But having said that I started with a small lathe and done a few things on it and it just frustrated me. Maybe it was just a junky lathe, it was a H&F AL50GA complete with stand. The biggest problem I had with it was parting off, the way the tool post was mounted it would start to chatter and then it would vibrate loose and before you know it sht flying everywhere because the the parting tool would slip under the jobs centreline and all hell broke loose. So all I did after it happening I used a hacksaw for parting off.

Having worked on a larger lathe parting off was a breeze so that's why I decided to upgrade to a bigger machine. Maybe it was just me, we all have our favorite hammer or screw drivers that we get comfortable with.


----------



## blighty

> As for Blighty's comment size isn't everything I'm a bit like Tim the  Tool Man Taylor bigger is better LOL, you can do little stuff on big  machines but you can't do big stuff on little machines LOL. My oppinion  is buy the biggest machine you can afford and fit in your "SHED" as  biger machines give more stability and rigity correct me if I'm wrong.

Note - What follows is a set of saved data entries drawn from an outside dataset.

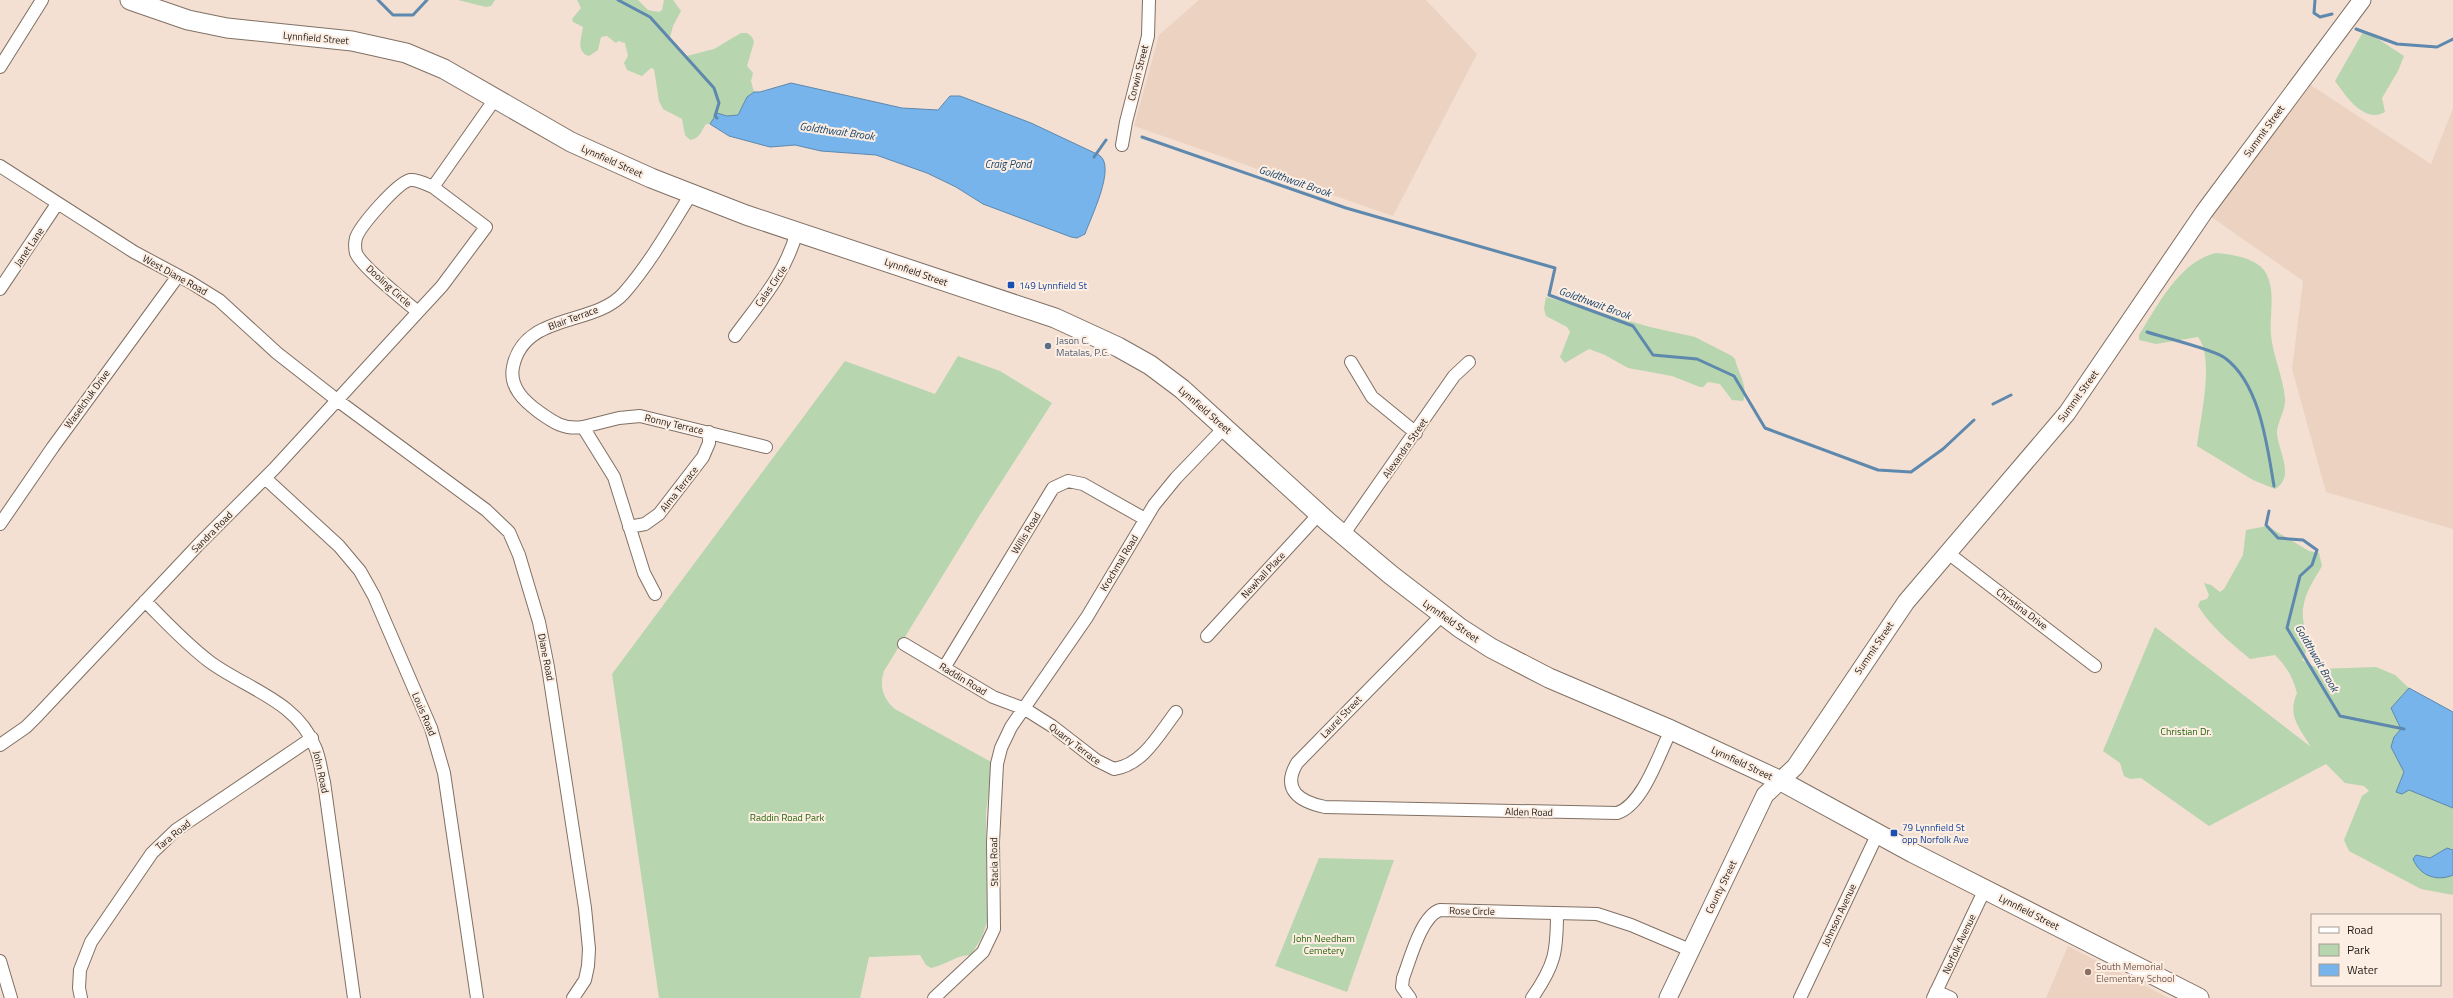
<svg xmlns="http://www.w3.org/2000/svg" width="2453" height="998" viewBox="0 0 2453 998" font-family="'Titillium Web',sans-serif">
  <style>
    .built { fill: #ecd2c0 }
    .green { fill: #b7d5ae }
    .water { fill: #76b4eb; stroke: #5e88ad }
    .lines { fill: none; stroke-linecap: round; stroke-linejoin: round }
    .stream { stroke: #5e88ad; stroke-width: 3 }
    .minor-casing { stroke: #807064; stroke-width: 14 }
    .secondary-casing { stroke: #807064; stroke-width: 19 }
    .primary-casing { stroke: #807064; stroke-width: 21 }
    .minor { stroke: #fff; stroke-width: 12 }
    .secondary { stroke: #fff; stroke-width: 17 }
    .primary { stroke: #fff; stroke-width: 19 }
    .transit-dot { fill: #1a4fb4; stroke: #fdeee3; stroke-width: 1.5 }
    .service-dot { fill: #5c6f8a; stroke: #fdeee3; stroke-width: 1.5 }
    .education-dot { fill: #8d6e63; stroke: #fdeee3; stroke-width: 1.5 }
    .labels { text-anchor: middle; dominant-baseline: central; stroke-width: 4; stroke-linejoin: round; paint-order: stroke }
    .street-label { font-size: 10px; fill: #27201b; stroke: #fdeee3 }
    .transit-label { font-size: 10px; fill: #164399; stroke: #fdeee3; text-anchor: start }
    .service-label { font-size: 10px; fill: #4e5e75; stroke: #fdeee3; text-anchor: start }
    .park-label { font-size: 10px; fill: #27640c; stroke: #fdeee3 }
    .education-label { font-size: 10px; fill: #785e54; stroke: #fdeee3; text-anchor: start }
    .water-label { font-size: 11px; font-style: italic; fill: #19466a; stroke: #fdeee3 }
  </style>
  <rect width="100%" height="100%" fill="#f3e0d2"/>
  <path class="built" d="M1199,0H1426L1477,54L1393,216L1134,126L1159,35Z
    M2306,82L2431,164L2453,108V529L2326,492L2292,369L2303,281L2210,216Z
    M2068,946L2169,998H2046Z"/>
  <path class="green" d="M458,0H495L491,6L486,7Z
    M577,0H638L648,10L659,12L662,10L664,0H673L681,11L673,26L670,37L687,56L714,49L741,33H747L752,37L754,42L747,66L753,73L751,81L754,92L747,97L738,115L727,116L717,113L710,124H706C701,131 700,139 690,140L685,135L682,119L663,109L659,101L654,69L651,68L642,76L627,70L624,63L628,56L625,43L618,41L616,43L607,36L601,37L598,50L589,56C575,52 582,36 583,27L573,22L572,19L581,8Z
    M2363,32L2372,35L2404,56L2398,71L2382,98L2385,112C2364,124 2346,96 2335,81Z
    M2216,253C2230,254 2255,258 2264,270C2277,289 2269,314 2271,335C2273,356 2283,377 2285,398C2286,409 2279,419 2277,430C2276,449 2297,476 2275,489L2253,480L2197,446C2200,420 2215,358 2198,337L2156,344L2139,340V335C2158,305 2180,261 2216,253Z
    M1546,297L1650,327L1695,337L1732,356L1735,359C1738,373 1749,387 1743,401L1732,400L1720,384L1708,382L1703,387H1700L1672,376L1628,368L1605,355L1589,349L1565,363L1560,357L1570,332L1567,327L1546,316L1544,309Z
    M958,356L1000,371L1052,403L978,518L884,671C879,686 883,699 895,709L993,763L986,812L987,922L982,937L971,955C956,955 946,965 931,968L926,965L920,955L869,957L860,998H659L612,674L845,361L935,394Z
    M2267,526L2309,551L2319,553L2322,566C2314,580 2305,592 2303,609C2301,627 2313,644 2302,660L2318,669L2376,667L2395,675L2409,688L2391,708L2401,729L2394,737L2404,772L2396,792L2409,790L2453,808V850L2447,848L2430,858L2416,855L2451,876L2453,875V895L2421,889L2349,851L2344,840L2362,796L2369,791L2364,786L2345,783L2326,764L2209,826L2141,778L2130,779L2124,776L2120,763L2103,751L2155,627L2311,747C2299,727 2287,716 2297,693C2293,677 2286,666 2275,655L2250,659C2231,643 2211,627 2198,606L2200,601L2207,599L2209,595L2204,583L2211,585L2220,592L2224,589L2243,555L2246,530Z
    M1319,858L1394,860L1347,992L1275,966Z"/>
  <path class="water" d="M791,83L902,108L938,110L950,96H960L1031,123L1099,155C1117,166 1090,219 1085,234L1077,238L1071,237L983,204L956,187L927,173L876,155L821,151L795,145L770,147L729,136L710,124L717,113L727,116L738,115L747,97L754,92H760Z
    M2409,688L2453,712V808L2409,790L2402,794L2396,792L2404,772L2391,747L2394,737L2401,729L2391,708Z
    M2447,848L2453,850V875C2437,882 2420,876 2413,859L2416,855L2430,858Z"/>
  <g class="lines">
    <path class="stream" d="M378,0L393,15H413L427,0
      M618,0L650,17L714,88L719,103L715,116L717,118
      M2315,0L2314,13L2320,17L2332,14
      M2356,29L2397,44L2437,47L2453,39
      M1142,137L1346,208L1555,268L1549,295L1633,326L1653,355L1697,359L1734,376L1765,428L1878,470L1911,472L1943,449L1974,420
      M1094,157L1106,140
      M2147,332C2162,337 2216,350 2225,358C2260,384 2267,445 2274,486
      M1993,404L2011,395
      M2269,511L2266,525L2278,538L2303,540L2317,550L2312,565L2300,576L2287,628L2340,716L2404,729"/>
    <g class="minor-casing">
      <path id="minor" d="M0,67L42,0
        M1122,145L1126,122L1148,36L1149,0
        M0,166L134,252L190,282L219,300L277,353L337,400L486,510L509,532L519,555L539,622L548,667L585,908L589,949L588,966L585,980L573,998
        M433,187C426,184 417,179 410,180C397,183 360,226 356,238C355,242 355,249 356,253C361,266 405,301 418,312L442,286L486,227L433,187L495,99
        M0,289L57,204
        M735,336C760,302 786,273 797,231
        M1351,362L1372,397L1416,433
        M583,427L619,418L640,416L766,447
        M265,478L339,546L360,571L374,596L431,728L444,773L477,998
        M0,524L53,447L178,276
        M629,527L645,524L659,514L703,457L709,443V432
        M1343,535L1454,376L1469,362
        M1948,553L2095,666
        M655,594L644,573L614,477L583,427C564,430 553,422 539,412C524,401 509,387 513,367C524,312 594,327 624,293C650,263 670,228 691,194
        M145,601C166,622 186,644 210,662C247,689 297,701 315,747C320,758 321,771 324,782L354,998
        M1442,615L1297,763C1281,790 1300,802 1325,807L1617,813C1643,805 1659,754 1671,730
        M1207,636L1319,514
        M904,644L993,697L1025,709L1052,726L1096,760L1114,769C1143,765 1159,734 1176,712
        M944,668L1053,488L1068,481L1083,484L1145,519
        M0,745L26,727L38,715L200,543L274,469L418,312
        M0,961L11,998
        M1936,991L1951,998
        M81,998L79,988L80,970L91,942L152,853L176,830L312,738
        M934,998L983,952L994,929L993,842L997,764L1001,748L1011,727L1087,617L1154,505L1176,478L1225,427
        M1410,998L1402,987L1403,978C1410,960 1421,916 1440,910L1597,914L1631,925L1690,950
        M1532,998C1555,965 1557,952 1557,913
        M1800,998L1878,833
        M1933,998L1985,889"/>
    </g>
    <g class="secondary-casing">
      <path id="secondary" d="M1668,998L1765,795L1795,767L1906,602L2067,413L2204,212L2362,0"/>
    </g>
    <g class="primary-casing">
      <path id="primary" d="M130,0L188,20L227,28L352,41L406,53L444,69L571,142L651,178L746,215L1055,318L1118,347L1150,365L1182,389L1328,522L1391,575L1460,628L1491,648L1549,678L1671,730L1781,781L1913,853L2199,998"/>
    </g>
    <use href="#minor" class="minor"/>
    <use href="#secondary" class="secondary"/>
    <use href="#primary" class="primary"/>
  </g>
  <g class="transit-dot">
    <rect x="1007" y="281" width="8" height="8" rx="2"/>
    <rect x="1890" y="829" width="8" height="8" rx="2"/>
  </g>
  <circle class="service-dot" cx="1048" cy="346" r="4"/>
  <circle class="education-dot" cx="2088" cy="972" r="4"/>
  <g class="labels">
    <g class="street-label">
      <text transform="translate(316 38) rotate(5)">Lynnfield Street</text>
      <text transform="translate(1138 73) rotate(-76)">Corwin Street</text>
      <text transform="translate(2264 131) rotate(-54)">Summit Street</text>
      <text transform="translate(612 161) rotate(24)">Lynnfield Street</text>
      <text transform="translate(29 247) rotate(-56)">Janet Lane</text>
      <text transform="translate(916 272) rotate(19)">Lynnfield Street</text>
      <text transform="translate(175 275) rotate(29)">West Diane Road</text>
      <text transform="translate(389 286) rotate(42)">Dooling Circle</text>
      <text transform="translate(771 286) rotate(-55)">Calas Circle</text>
      <text transform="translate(573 318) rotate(-20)">Blair Terrace</text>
      <text transform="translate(2078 396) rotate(-54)">Summit Street</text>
      <text transform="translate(87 399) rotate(-54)">Waselchuk Drive</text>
      <text transform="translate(1205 410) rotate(41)">Lynnfield Street</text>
      <text transform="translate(674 424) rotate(13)">Ronny Terrace</text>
      <text transform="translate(1405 448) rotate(-55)">Alexandra Street</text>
      <text transform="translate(679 489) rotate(-52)">Alma Terrace</text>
      <text transform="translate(212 532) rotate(-45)">Sandra Road</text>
      <text transform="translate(1026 533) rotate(-59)">Willis Road</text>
      <text transform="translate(1119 563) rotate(-59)">Krochmal Road</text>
      <text transform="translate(1263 575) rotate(-47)">Newhall Place</text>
      <text transform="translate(2022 609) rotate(37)">Christina Drive</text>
      <text transform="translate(1451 621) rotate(35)">Lynnfield Street</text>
      <text transform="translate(1874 648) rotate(-56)">Summit Street</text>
      <text transform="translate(546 657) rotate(79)">Diane Road</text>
      <text transform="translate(963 679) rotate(31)">Raddin Road</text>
      <text transform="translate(424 714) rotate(67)">Louis Road</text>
      <text transform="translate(1341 717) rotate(-46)">Laurel Street</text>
      <text transform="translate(1075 744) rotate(37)">Quarry Terrace</text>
      <text transform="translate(1742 763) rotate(25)">Lynnfield Street</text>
      <text transform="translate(321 772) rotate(78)">John Road</text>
      <text transform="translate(1529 812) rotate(1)">Alden Road</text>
      <text transform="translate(173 835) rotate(-39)">Tara Road</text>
      <text transform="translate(994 862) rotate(-91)">Stacia Road</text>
      <text transform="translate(1721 887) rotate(-64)">County Street</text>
      <text transform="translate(1472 911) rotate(1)">Rose Circle</text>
      <text transform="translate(2029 912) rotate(27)">Lynnfield Street</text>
      <text transform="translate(1839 915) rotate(-65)">Johnson Avenue</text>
      <text transform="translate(1959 944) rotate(-65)">Norfolk Avenue</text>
    </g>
    <g class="transit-label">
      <text x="1019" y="285">149 Lynnfield St</text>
      <text x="1902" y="827">79 Lynnfield St<tspan x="1902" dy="12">opp Norfolk Ave</tspan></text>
    </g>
    <g class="service-label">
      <text x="1056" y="340">Jason C.<tspan x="1056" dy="12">Matalas, P.C.</tspan></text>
    </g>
    <g class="park-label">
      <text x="2186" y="731">Christian Dr.</text>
      <text x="787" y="817">Raddin Road Park</text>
      <text x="1324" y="938">John Needham<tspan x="1324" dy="12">Cemetery</tspan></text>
    </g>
    <g class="education-label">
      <text x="2096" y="966">South Memorial<tspan x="2096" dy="12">Elementary School</tspan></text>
    </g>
    <g class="water-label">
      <text transform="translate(837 131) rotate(8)">Goldthwait Brook</text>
      <text x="1008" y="164">Craig Pond</text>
      <text transform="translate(1295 181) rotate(19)">Goldthwait Brook</text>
      <text transform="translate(1595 303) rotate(20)">Goldthwait Brook</text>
      <text transform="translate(2317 658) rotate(60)">Goldthwait Brook</text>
    </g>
  </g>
  <rect x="2311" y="914" width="130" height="72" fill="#fdeee3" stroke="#a79c93"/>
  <rect x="2319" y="927" width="20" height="6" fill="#ffffff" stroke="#a79c93"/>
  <text x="2347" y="934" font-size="12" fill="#27201b">Road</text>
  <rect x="2319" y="944" width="20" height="12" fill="#b7d5ae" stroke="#a79c93"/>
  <text x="2347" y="954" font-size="12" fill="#27201b">Park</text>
  <rect x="2319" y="964" width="20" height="12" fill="#76b4eb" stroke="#a79c93"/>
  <text x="2347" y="974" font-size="12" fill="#27201b">Water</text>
</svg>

think you may of missed the pun in that one.

but with you on what you said... get the biggest affordable machine that will fit in your shed. i just think you guys out side the UK have a different meaning to "small shed" than what we do.


----------



## jwcnc1911

Herbiev said:


> Nice looking lathe. That should get ya ticking. If that don't the VB will



Whats's a VB?  Is this some exotic Aussie brew other than Foster's?


----------



## Tinkerer58

jwcnc--VB is a beer and stands for Victoria Bitter, it's like cat's pee and gives bad me bad headaches when I have had too much. We also have a beer called XXXX and is drunk by Queenslanders and the only reason it is called XXXX is because they don't know how to spell "beer" LOL. I drink Tooheys Old, it's an old bastard's brew LOL

blighty-- I didn't miss the pun it's just that I have been married too long and forgoten what it is all about. LMAO


----------



## Swifty

scruffy said:


> I haven't got a lot done on my ez engine but have finally gotten around to sorting out some new benches was running out of room and the cook wasn't happy with me using the chest freezer as a bench



So I'm not the only one who uses the chest freezer as an extra bench it's in my garage, so it's fair enough that I make the most of a flat surface occasionally.

Paul.


----------



## scruffy

WOW lots has happened since Ive been on here, I started a rebuild of my  4x4 to replace my old car which sucked up a lot of time and money but I  seem to like making things myself. Part way through my partner had a  mild stroke, requiring me to be off work for 2 months and then another  month back at work but part time only. Back to work now and slowly  getting back to the car build but I need to get more done on that before  I go back to my EZ engine. And there's plans in the works for a camper  trailer. Too many projects but it wouldn't be fun without them


----------



## ConductorX

Tin Falcon said:


> Very true. My tiny has a 3/4" fly wheel . the river queen engine was designed for a Unimat. And I have a friend with a sherline that scales down a lot of stuff to fit his lathe.
> You should be able to turn a 3" flywheel unless I am missing something.
> 
> 
> 
> 
> 
> Isn't the English language( English /American/ Australian.) interesting?
> My garage used to be a carriage shed I think not sure when it was built.
> My shed is where I keep garden tools. My shop is attached to my house the room has a shed roof. and part of my shop is in the basement of my house.My shop is a place where I do work and repair things . A workshop or repair shop.  A basement is sometimes called a cellar. A cellar is where we store stuff. And a store is where we sell stuff. Kind of like a shop where one goes to buy things. A good Buy is a deal found in a store. And Goodbye  is a departing salutation......
> Tin



Just to add a few things to think about...

We park in a driveway.

We drive on a highway.

Cargo travel by ship.

Shipments travel by car (train car).

Just sayin'  :hDe:
"G"


----------



## scruffy

I had a new toy arrive this week, I should be able to get some stuff done


----------



## scruffy

OK havnt had the chance to play with this mill untill today ant the draw bar is 3/8 unc. Everything supplied with the machine has 10mm thread. so my question is am I right to make my own bar or are these things hardened. Im confident I can turn it and thread and I can get it hardened if needs be


----------



## bullpeters

c'mon mate! suck it and see! Whats the worst thing that could happen?
Usual disclaimer: poster has had several VB's, and a bundy. That's why he is on computer not machinery. Take any advice with a pinch.


----------



## scruffy

it's made and seems to be a good thing. I had a hard enough time explaining the machine I dont know how I'd go with a replacement so soon


----------